Anne, what a beauty of truth you’ve presented here. The very unnecessary hatred does need to be called out. Hating what has hurt us rather than the person reflecting it back to you, feels to be a key to bringing that understanding. The projecting of hurts onto another leads to much unnecessary angst, anxiety and fear that can be long lasting and as you say, may taint future relationships. This has been my experience and the knowing of how it harms children caught in the crossfire of warring parents adds to the devastation if it isn’t called out for what it is.
It’s interesting because hate stands out to most of us as being something abhorrent and those kids that live in abusive households may well dream of living in a family where there is no screaming and the family go off for holidays twice a year and have what basically looks and feels like a happy family but there can be hidden evil in this, an evil that is undetectable because this scenario is what most of us look to achieve. But and it is a massive ‘but’, the only thing that’s gonna get us out of the absolute mess that we’re in is to switch our alignment from a consciousness that’s not true to a consciousness that is because with that comes the clarity and the light that’s needed for true change. ‘Happy families’ comes from a consciousness that’s not true and so fuels the families that are openly abusive, same energy, very different pictures.
A great article Anne. so refreshing to look deeper at the truth of things rather than just reacting to what is superficially presented.
Our entire world is superficial, even the things that we think are ‘deep’ aren’t deep at all they’re just manifestations of a consciousness that is forever trying to prevent us from going deeper into the belly of Life.

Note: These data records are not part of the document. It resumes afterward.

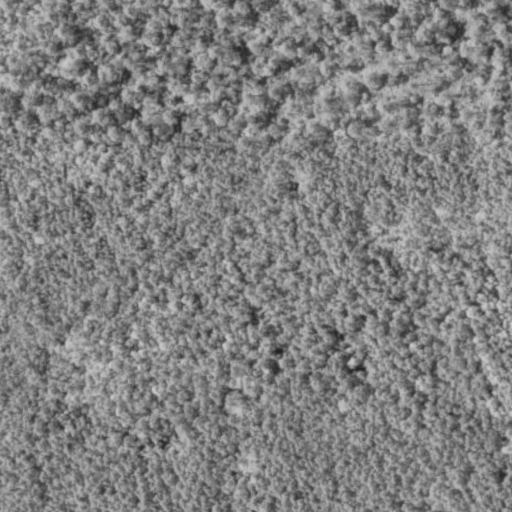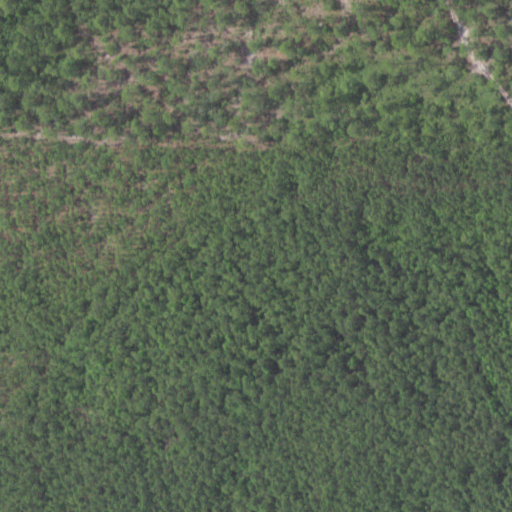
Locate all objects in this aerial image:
road: (471, 56)
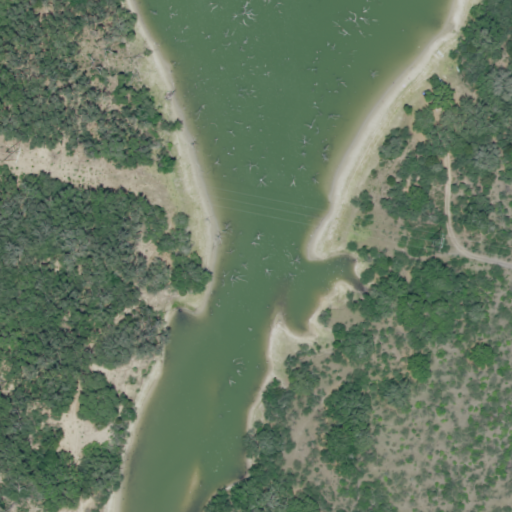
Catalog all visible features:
power tower: (3, 154)
road: (455, 234)
power tower: (405, 242)
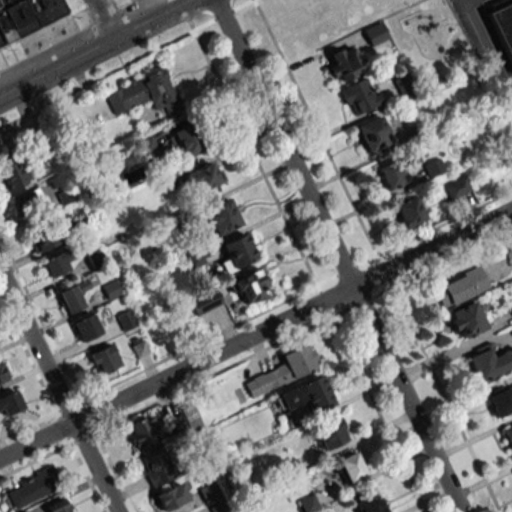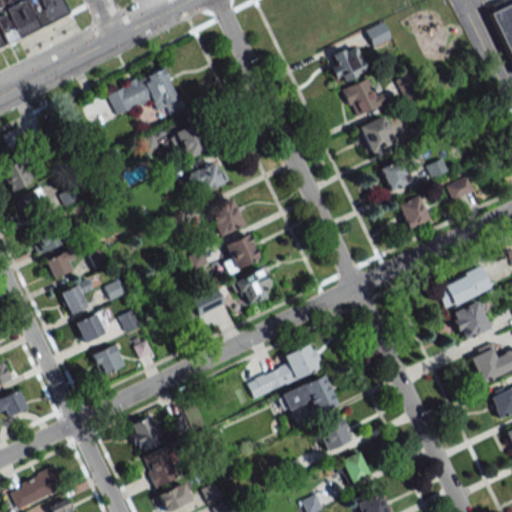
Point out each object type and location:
building: (27, 17)
road: (103, 17)
building: (504, 24)
building: (503, 27)
building: (374, 33)
parking lot: (491, 41)
road: (89, 46)
road: (488, 49)
building: (342, 63)
building: (403, 86)
building: (144, 93)
building: (360, 95)
building: (372, 134)
building: (185, 141)
building: (433, 167)
building: (13, 172)
building: (395, 172)
building: (203, 177)
building: (457, 187)
building: (29, 203)
building: (409, 211)
building: (222, 216)
building: (43, 239)
building: (236, 251)
road: (337, 255)
building: (57, 263)
building: (250, 286)
building: (461, 287)
building: (111, 289)
building: (74, 295)
building: (205, 302)
building: (511, 306)
building: (125, 320)
building: (466, 320)
building: (89, 326)
road: (256, 333)
road: (441, 357)
building: (104, 359)
building: (486, 363)
building: (283, 370)
building: (2, 373)
road: (58, 393)
building: (305, 394)
building: (501, 401)
building: (10, 402)
building: (141, 433)
building: (331, 433)
building: (508, 436)
building: (156, 466)
building: (351, 467)
building: (33, 487)
building: (170, 496)
building: (310, 502)
building: (369, 503)
building: (57, 506)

But there are hundreds of us that are now going deeper despite the obstacles that have been purposefully placed in our way and we’re here to reflect to the rest of humanity that life as most of us know it is a set up, a total and utter set up. And this is something that we will all eventually come to know and we come to know it by gradually changing our movements so that by default we switch the consciousness that we’re aligned to, so that eventually all is revealed.